La quatrième de couverture en appelle à Tarantino pour l'excentricité des personnages et aux frères Coen pour les dialogues. Et force est de constater que si l'on aime ce cinéma, ce qui est mon cas, on ne peut qu'être séduit par ce roman. La candide Stella se retrouve au milieu d'intrigues politico-religieuses, on parle d'elle dans les hautes sphères du pouvoir alors qu'elle ne pense qu'à sauver des hommes malades. Sa vie simple est chamboulée par Joseph Incardona qui ne se prive pas d'entrer dans son histoire en tant qu'auteur pour abréger telle action, pour expliquer pourquoi là, il faut remettre un peu de dynamisme sinon, le lecteur peut fuir
Une comédie grinçante et noire qui n'épargne pas les pontes du Vatican et de l'église en général : le nouveau Messie ne peut pas être une femme et encore moins une prostituée, sans critiquer la religion qui est affaire intime.

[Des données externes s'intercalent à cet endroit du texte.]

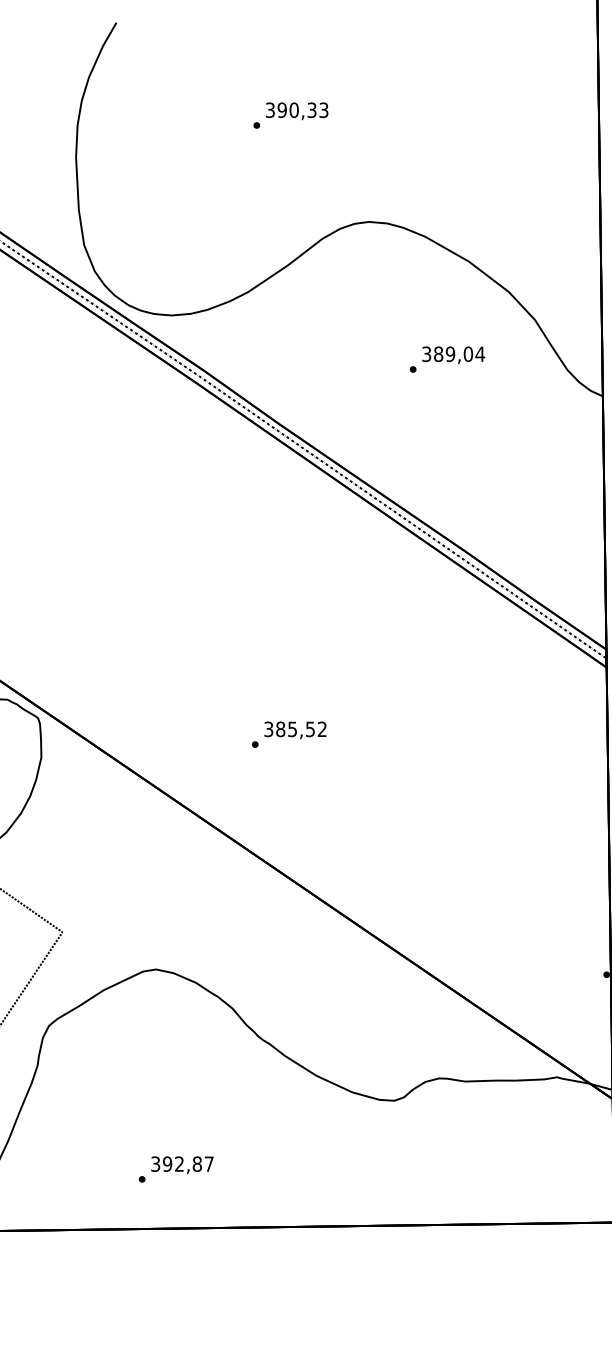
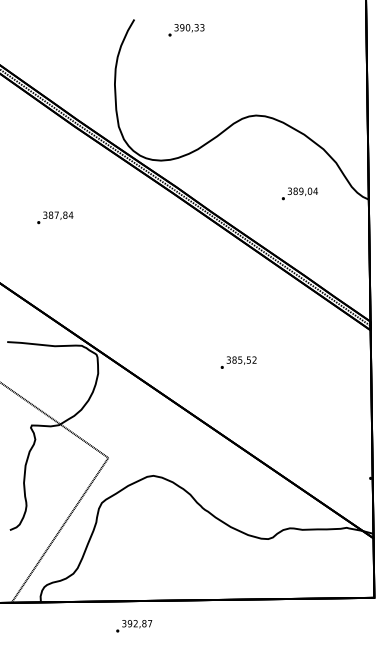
text: (290, 116) -> (186, 30), moved
text: (446, 358) -> (299, 193), moved
text: (288, 734) -> (238, 362), moved
text: (176, 1170) -> (134, 626), moved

Dans un mélange réjouissant Joseph Incardona invoque l'Amérique profonde et celle de la consommation, de la religiosité, de la démesure où tout, même le plus improbable semble réalisable. Il écrit un roman sans temps mort, décalé et drôle, irrévérencieux et franchement épatant. Stella la "sainte-putain" est l'un de ces personnages qui entre doucement dans la tête du lecteur et s'y installe pour longtemps.